Reproduce the records below exactly, but only between the lines holding "- Place items manually on available shelves" and "Day Cycle &", inclusive.

── DATA RECORDS ──

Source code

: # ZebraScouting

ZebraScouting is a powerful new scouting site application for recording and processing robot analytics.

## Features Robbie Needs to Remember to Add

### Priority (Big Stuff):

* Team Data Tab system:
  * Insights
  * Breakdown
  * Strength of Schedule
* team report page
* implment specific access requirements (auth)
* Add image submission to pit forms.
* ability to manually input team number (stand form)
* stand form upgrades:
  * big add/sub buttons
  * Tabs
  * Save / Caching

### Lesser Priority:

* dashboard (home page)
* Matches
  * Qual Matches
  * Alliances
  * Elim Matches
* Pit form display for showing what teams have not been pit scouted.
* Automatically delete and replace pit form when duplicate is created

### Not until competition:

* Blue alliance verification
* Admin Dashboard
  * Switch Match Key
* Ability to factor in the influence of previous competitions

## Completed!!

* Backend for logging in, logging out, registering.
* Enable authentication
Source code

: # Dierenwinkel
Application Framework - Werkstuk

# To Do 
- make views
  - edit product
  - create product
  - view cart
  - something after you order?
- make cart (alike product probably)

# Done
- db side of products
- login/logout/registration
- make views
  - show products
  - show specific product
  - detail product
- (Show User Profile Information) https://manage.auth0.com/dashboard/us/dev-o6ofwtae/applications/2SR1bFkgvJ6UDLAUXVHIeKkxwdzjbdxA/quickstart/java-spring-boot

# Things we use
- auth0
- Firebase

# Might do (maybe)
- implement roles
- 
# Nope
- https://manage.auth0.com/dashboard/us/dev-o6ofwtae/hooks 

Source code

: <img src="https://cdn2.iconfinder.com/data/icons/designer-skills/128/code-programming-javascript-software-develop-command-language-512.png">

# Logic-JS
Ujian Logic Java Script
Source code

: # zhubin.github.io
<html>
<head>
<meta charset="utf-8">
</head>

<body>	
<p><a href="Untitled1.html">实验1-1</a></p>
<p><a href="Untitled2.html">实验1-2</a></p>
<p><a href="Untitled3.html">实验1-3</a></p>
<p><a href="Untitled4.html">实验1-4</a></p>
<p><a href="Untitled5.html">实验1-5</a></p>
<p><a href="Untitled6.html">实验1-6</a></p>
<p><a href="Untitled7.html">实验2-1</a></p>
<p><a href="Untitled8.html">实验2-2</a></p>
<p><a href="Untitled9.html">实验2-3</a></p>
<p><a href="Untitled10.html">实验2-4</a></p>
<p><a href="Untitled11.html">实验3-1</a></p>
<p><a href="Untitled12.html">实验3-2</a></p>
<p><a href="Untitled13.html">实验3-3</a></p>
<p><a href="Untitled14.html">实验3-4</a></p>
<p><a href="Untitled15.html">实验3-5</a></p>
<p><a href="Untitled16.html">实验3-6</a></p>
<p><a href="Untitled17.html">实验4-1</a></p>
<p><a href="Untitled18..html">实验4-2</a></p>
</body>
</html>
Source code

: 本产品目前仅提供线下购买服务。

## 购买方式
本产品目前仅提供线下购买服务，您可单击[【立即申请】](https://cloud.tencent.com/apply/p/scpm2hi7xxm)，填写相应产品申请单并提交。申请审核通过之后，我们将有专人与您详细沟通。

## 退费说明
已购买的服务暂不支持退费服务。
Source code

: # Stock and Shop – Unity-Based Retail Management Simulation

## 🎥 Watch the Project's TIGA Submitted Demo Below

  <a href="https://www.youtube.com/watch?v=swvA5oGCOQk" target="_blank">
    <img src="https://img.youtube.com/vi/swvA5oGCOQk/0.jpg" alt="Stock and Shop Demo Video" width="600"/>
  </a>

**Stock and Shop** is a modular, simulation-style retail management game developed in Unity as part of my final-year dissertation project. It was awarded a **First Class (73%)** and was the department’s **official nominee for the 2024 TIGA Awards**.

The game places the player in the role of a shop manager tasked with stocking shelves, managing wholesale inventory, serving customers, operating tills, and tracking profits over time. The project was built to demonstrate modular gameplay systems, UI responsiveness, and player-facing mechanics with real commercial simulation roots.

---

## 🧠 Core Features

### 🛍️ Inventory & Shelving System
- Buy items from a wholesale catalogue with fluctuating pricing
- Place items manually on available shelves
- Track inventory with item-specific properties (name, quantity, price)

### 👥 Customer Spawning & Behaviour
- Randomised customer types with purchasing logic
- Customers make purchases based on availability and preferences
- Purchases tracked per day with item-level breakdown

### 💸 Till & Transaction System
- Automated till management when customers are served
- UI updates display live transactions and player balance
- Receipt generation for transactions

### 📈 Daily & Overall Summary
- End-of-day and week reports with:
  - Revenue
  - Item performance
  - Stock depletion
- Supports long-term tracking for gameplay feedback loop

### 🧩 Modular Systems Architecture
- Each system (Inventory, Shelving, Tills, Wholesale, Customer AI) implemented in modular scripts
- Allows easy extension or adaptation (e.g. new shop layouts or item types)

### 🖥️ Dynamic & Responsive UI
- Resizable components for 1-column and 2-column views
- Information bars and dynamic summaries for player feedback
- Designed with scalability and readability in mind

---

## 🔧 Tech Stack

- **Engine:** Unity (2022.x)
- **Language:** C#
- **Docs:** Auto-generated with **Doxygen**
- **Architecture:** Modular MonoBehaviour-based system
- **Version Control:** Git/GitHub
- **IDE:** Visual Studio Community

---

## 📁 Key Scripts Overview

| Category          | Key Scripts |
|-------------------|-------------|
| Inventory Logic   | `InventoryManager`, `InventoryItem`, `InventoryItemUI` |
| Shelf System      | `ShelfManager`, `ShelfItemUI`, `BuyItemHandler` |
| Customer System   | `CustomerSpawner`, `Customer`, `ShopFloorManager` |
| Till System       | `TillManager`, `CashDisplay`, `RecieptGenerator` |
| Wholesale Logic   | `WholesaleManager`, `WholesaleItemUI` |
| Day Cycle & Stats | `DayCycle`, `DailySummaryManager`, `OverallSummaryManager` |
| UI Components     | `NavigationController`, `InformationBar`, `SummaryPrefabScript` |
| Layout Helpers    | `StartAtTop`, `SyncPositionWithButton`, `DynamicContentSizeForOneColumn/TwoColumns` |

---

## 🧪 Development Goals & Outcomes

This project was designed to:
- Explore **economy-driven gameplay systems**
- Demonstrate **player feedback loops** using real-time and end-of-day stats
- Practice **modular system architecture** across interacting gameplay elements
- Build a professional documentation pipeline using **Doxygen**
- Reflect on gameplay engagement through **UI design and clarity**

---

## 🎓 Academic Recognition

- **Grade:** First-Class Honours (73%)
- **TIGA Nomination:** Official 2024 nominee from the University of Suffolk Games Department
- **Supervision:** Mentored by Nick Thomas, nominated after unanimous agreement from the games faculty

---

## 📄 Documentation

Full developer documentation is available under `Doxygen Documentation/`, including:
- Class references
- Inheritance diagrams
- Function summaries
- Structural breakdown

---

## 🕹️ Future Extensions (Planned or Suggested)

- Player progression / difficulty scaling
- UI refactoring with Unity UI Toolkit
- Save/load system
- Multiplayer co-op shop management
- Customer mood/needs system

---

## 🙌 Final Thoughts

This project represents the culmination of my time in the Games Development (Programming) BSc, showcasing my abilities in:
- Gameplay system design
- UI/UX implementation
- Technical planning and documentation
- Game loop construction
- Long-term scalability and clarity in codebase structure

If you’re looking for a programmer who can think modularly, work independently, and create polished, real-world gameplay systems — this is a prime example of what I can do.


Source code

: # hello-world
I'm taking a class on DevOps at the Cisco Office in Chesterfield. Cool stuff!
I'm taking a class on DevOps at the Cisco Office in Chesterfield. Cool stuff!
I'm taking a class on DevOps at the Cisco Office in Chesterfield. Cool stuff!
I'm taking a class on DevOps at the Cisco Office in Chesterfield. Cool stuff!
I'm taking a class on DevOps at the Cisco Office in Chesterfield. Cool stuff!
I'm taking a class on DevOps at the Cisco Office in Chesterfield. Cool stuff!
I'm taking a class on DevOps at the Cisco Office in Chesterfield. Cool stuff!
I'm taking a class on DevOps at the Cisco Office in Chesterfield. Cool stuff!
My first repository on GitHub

───

■ EXERCISE ANSWER ■
- Place items manually on available shelves
- Track inventory with item-specific properties (name, quantity, price)

### 👥 Customer Spawning & Behaviour
- Randomised customer types with purchasing logic
- Customers make purchases based on availability and preferences
- Purchases tracked per day with item-level breakdown

### 💸 Till & Transaction System
- Automated till management when customers are served
- UI updates display live transactions and player balance
- Receipt generation for transactions

### 📈 Daily & Overall Summary
- End-of-day and week reports with:
  - Revenue
  - Item performance
  - Stock depletion
- Supports long-term tracking for gameplay feedback loop

### 🧩 Modular Systems Architecture
- Each system (Inventory, Shelving, Tills, Wholesale, Customer AI) implemented in modular scripts
- Allows easy extension or adaptation (e.g. new shop layouts or item types)

### 🖥️ Dynamic & Responsive UI
- Resizable components for 1-column and 2-column views
- Information bars and dynamic summaries for player feedback
- Designed with scalability and readability in mind

---

## 🔧 Tech Stack

- **Engine:** Unity (2022.x)
- **Language:** C#
- **Docs:** Auto-generated with **Doxygen**
- **Architecture:** Modular MonoBehaviour-based system
- **Version Control:** Git/GitHub
- **IDE:** Visual Studio Community

---

## 📁 Key Scripts Overview

| Category          | Key Scripts |
|-------------------|-------------|
| Inventory Logic   | `InventoryManager`, `InventoryItem`, `InventoryItemUI` |
| Shelf System      | `ShelfManager`, `ShelfItemUI`, `BuyItemHandler` |
| Customer System   | `CustomerSpawner`, `Customer`, `ShopFloorManager` |
| Till System       | `TillManager`, `CashDisplay`, `RecieptGenerator` |
| Wholesale Logic   | `WholesaleManager`, `WholesaleItemUI` |
| Day Cycle & Stats | `DayCycle`, `DailySummaryManager`, `OverallSummaryManager` |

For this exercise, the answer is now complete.